Robert Arnott on Boomers: Bummer Gramps

From the Wall Street Journal:
Bad News for Boomers
If you're a baby boomer, you've got a big problem when it comes to the investment returns you can expect in retirement: It's the sheer number of other boomers who are also getting ready to leave the workplace and rely on their portfolios to help pay the bills. 

That's the depressing conclusion Robert D. Arnott, a portfolio manager, asset-management executive and inveterate researcher, has come to in more than 20 years of studying demographic trends and financial-market results.

The problem in a nutshell: The ratio of retirees to active workers in the U.S. will balloon. As retirees sell stocks and then bonds to support themselves, there will be fewer younger investors to buy those securities, keeping a lid on prices. Meanwhile, strong demand from boomers and a limited supply of workers will boost the prices of goods and services the boomers need.

Mr. Arnott is the founder and chairman of Research Affiliates LLC in Newport Beach, Calif. He is well known in the fund world as the portfolio manager hired by Pacific Investment Management Co. to run Pimco All Asset and Pimco All Asset All Authority —as well as for creating fundamental indexes that weight components by measures such as corporate earnings rather than stock-market value.

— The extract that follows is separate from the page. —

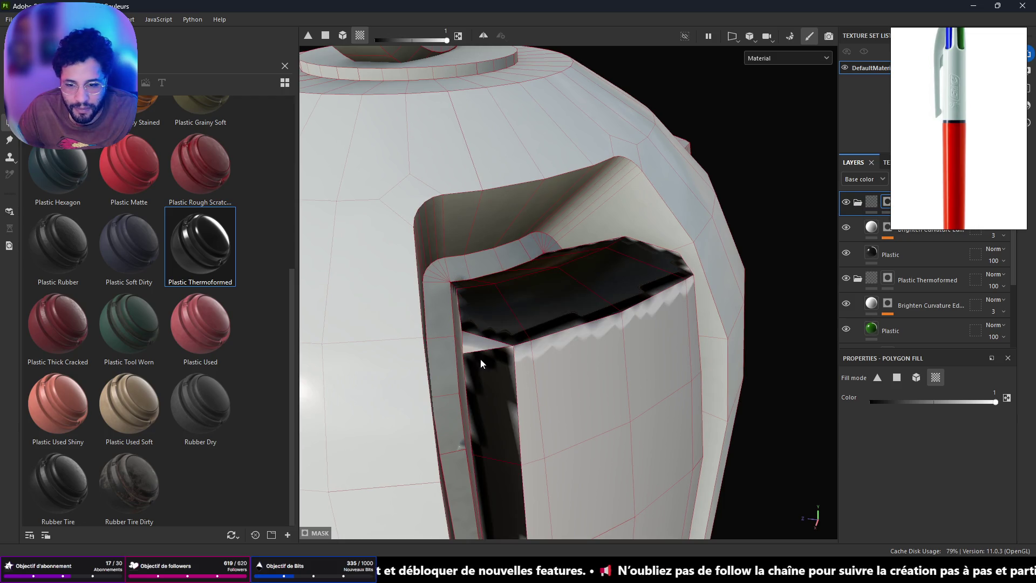
left_click_drag(481, 358, 481, 364, "alt")
left_click(447, 335)
left_click(581, 367)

At age 57, Mr. Arnott's interest in boomers is personal, as well as professional. Here are edited excerpts from a recent discussion:

WSJ: When you talk about a changing relationship between the numbers of retirees and workers in the U.S., how dramatic a shift from past decades are we looking at?
Mr. Arnott: This very year, for the first time in U.S. history, the population of senior citizens rises faster than the working-age population. Less than 10 years ago, when the baby boomers' kids were coming into the labor force and the very skimpy roster of Depression babies was retiring, we had 10 new additions to the working-age cadre for each one new senior citizen.

It goes to 10-to-1 in the opposite direction in 10 years. There will be 10 new senior citizens for each new working-age citizen. If that's not a political, economic and capital-markets game changer, I don't know what is.

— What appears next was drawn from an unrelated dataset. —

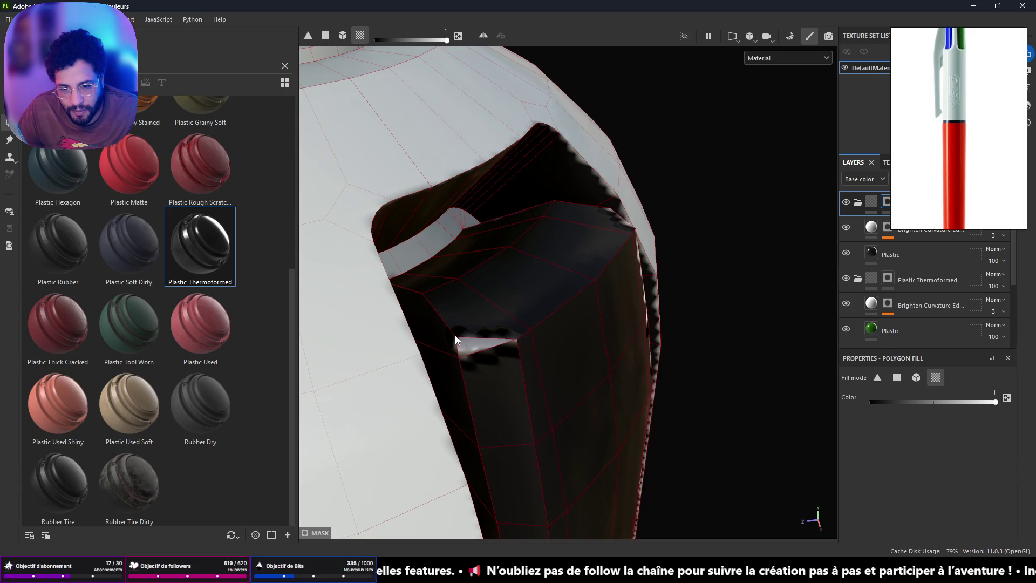
key("ctrl+z")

WSJ: How does this changing mix of retirees and workers affect the investment returns that boomers can look forward to over the coming decades?
Mr. Arnott: Rates of returns are likely to be anemic and are likely to become more so for those who save later. I'm smack in the middle of the boomers. I was born in 1954. And by the time I reach 65 years old, the prospective forward-looking returns will have to be pretty skinny. That's by the end of this decade.

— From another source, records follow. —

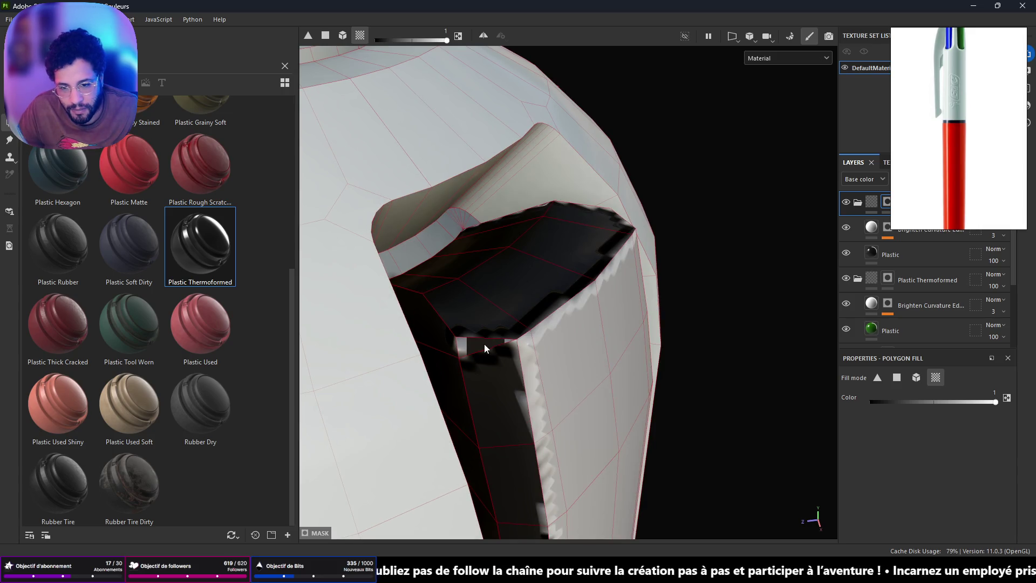
left_click(529, 373)
Step: Add the slot's zig-zag strip, right inner face and thin inner strip to the mask
mouse_move(637, 329)
left_mouse_down("alt")
mouse_move(390, 306)
mouse_move(410, 305)
left_mouse_up("alt")
left_click(702, 245)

For U.S. stocks, the history of the last 100 years shows real [that is, inflation-adjusted] earnings and dividend growth of about 1.25% a year. Add that to the current dividend yield and you've got about 3.5% of real return. Add in inflation of, say, 2% or 2.5%, and you're looking at 5.5% or 6% [before inflation] a year.
Now with the interconnected influence of demography, debt and deficits, we're likely to see considerably slower economic growth than in past years. So I view stocks as having a forward-looking return of 5%, give or take, over the next 10 to 20 years.

If bonds are priced to give us, let's say, 2% to 4%, that means your balanced portfolio is likely to deliver 4%. Net of inflation and net of taxes, that's awfully close to zero real after-tax return....MORE
In addition, that 100-year record was achieved while the U.S. economy was ascending to the position of largest the world has ever seen.
And it was done without the deadweight of Federal debt and with a much younger population.